* **EXERCISE DATA**:
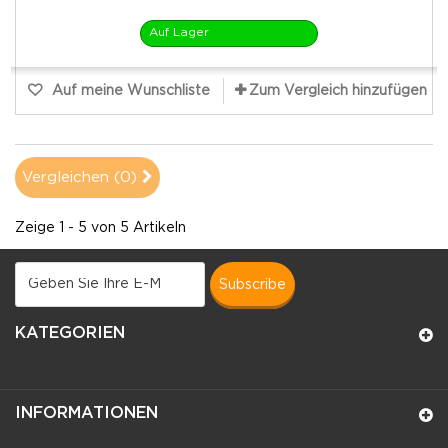
Auf Lager
Auf meine Wunschliste
Zum Vergleich hinzufügen
Vergleichen (
0
)
Zeige 1 - 5 von 5 Artikeln
subscribe
KATEGORIEN
INFORMATIONEN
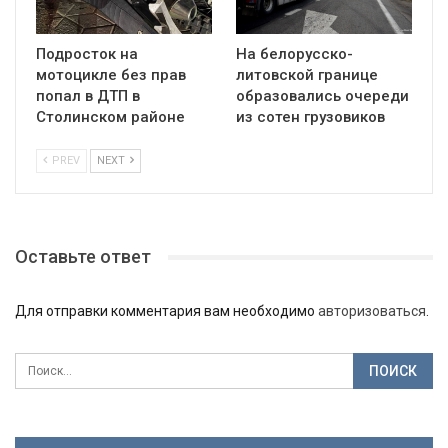
Подросток на
На белорусско-
мотоцикле без прав
литовской границе
попал в ДТП в
образовались очереди
Столинском районе
из сотен грузовиков
PREV
NEXT
Оставьте ответ
Для отправки комментария вам необходимо
авторизоваться
.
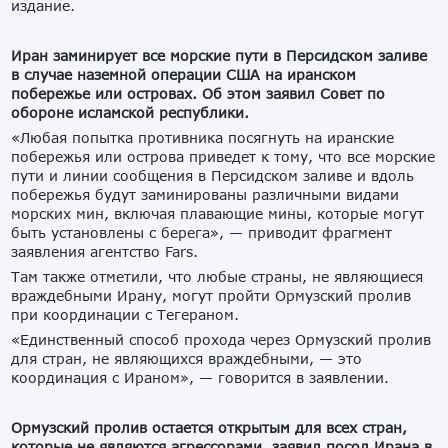
издание.
Иран заминирует все морские пути в Персидском заливе
в случае наземной операции США на иранском
побережье или островах. Об этом заявил Совет по
обороне исламской республики.
«Любая попытка противника посягнуть на иранские
побережья или острова приведет к тому, что все морские
пути и линии сообщения в Персидском заливе и вдоль
побережья будут заминированы различными видами
морских мин, включая плавающие мины, которые могут
быть установлены с берега», — приводит фрагмент
заявления агентство Fars.
Там также отметили, что любые страны, не являющиеся
враждебными Ирану, могут пройти Ормузский пролив
при координации с Тегераном.
«Единственный способ прохода через Ормузский пролив
для стран, не являющихся враждебными, — это
координация с Ираном», — говорится в заявлении.
Ормузский пролив остается открытым для всех стран,
которые не являются агрессорами, заявил посол Ирана в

* **PROBLEM STATEMENT**:
Report all lines of the data above that include the string "которые".

* **ANSWER TO THE EXERCISE**:
морских мин, включая плавающие мины, которые могут
которые не являются агрессорами, заявил посол Ирана в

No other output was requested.